Анекдоты для детей (на английском)

По разным причинам приходится родителям приходится заниматься с детьми дополнительно по разным предметам. Но не все учебники и упражнения одинаково интересны, и уроки превращаются в мучение. Знакомо? Вот сегодня нашла поелзные упражнения по русской орфографии, а там такие очень нужные слова "Авин..он, ад..юнктура, ад..ютант, ар..ергард, батал..он, без..абзацный". Приходится искать что-то интересное самостоятельно.

Сегодня собрала для своих детей две странички анекдотов на английском языке. Вы можете читать их с детьми с экрана, поясняя при необходимости незнакомые слова и конструкции, а можете сначала распечатать из файла по этой ссылке.

Анекдоты для детей

- What kind of dog can jump higher than a building?
- Any dog, buildings don't jump!

Teacher: What is 2 and 2?..
Jack: 4.
Teacher: That's good.
Jack: Good?!! That is perfect!

Mother: Mary, have you changed the water in the fishbowl?
Mary: No, mummy. The goldfish has not drunk this water yet.

Mother: I left two chocolate bars in the cupboard this morning, Tommy. Now I can see only one. How can this be?
Tommy: Mummy, it was so dark that I just didn't see the other chocolate bar.

Teacher: Why are you late, Jimmy?
Jim: It was late when I started from home.
Teacher: So why didn't you start earlier?
Jim: It was too late to start early, madam. 

Bob: Why is your dog watching me so attentively while I am eating?
Sam: I don't know. Maybe it's because you are eating out of its plate.

Grandfather: What mark do you have in History?
Jimmy: A four.
Grandfather: Oh, what a shame! When I was a pupil, I had a five.
Jimmy: But the history was much shorter then!

Teacher: Jack, can you tell me what five things contain milk in them?
Jack: Of course! This is butter, cheese and three cows.

Little Mary: Oh, these ants are so strange: they work and work, and work all the time! They don't have rest!
Little Jack: Really? Every time when I go on a picnic these ants are always there.

Mother: You are six today. Happy birthday!
Jack: Thank you mummy!
Mother: Would you like to have a cake with six candles for your birthday party?
Jack: I think I would like to have six cakes and one candle, mummy!

Bib brother: I can help you with your mathematics. Look, I have ten  cucumbers and you give me two. How many will I have?
Alice: I don't know. At school we do mathematics with apples.

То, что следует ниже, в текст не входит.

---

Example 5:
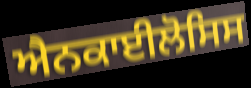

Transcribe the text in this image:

ਐਨਕਾਈਲੋਸਿਸ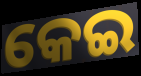
କେଇ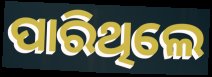
ପାରିଥିଲେ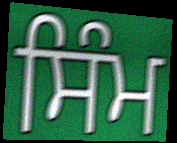
ਸਿੰਮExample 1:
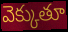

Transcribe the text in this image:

వెక్కుతూ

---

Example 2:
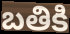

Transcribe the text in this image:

బతికి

Children: Mummy, we will play elephants at the Zoo. Will you help us?
Mother: I will, of course. What can I do?
Children: You can be the lady who gives the elephants sweets and bananas.

Teacher: How old are you?
Little Alice: Eleven.
Teacher: How can this be? You were five last year and you are six this year.
Little Alice: Yes, that's right! Five last year plus six this year makes eleven.

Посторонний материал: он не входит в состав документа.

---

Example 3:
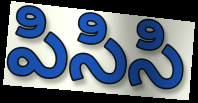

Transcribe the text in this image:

పిసిసి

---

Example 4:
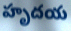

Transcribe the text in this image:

హృదయ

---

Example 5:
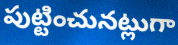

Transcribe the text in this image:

పుట్టించునట్లుగాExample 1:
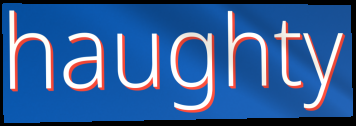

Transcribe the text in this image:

haughty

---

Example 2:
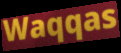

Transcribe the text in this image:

Waqqas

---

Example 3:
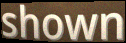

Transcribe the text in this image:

shown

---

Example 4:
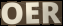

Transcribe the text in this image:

OER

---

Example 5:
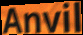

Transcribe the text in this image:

Anvil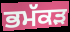
ਭਮੱਕੜ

Sam: What strange-looking socks you are wearing, Mark? One is green and the other is black.
Mark: Yes, but the strangest thing is that I have another pair like this at home.

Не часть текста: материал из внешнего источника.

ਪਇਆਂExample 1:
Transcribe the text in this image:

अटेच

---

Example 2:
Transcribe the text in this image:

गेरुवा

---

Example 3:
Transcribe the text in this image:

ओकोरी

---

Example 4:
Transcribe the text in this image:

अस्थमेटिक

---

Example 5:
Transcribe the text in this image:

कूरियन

Teacher: (pointing at the window) What is it?
Little pupil: I don't want to tell.
Teacher: But you must!
Little pupil: I don't come to school to teach you. It is you who must teach me.

Billy: Why does an ostrich have such a long neck?
Jack: I think, it is because its head is so far from its body.

Bobby: Mother made soup for me and I helped her.
His friend: How did you help her?
Bobby: I sat still.

Tom: Father, our teacher doesn't know what a horse is!
Father: Why do you think so, Tommy?
Tom: I drew a horse yesterday and showed it to the teacher. And the teacher asked me what it was.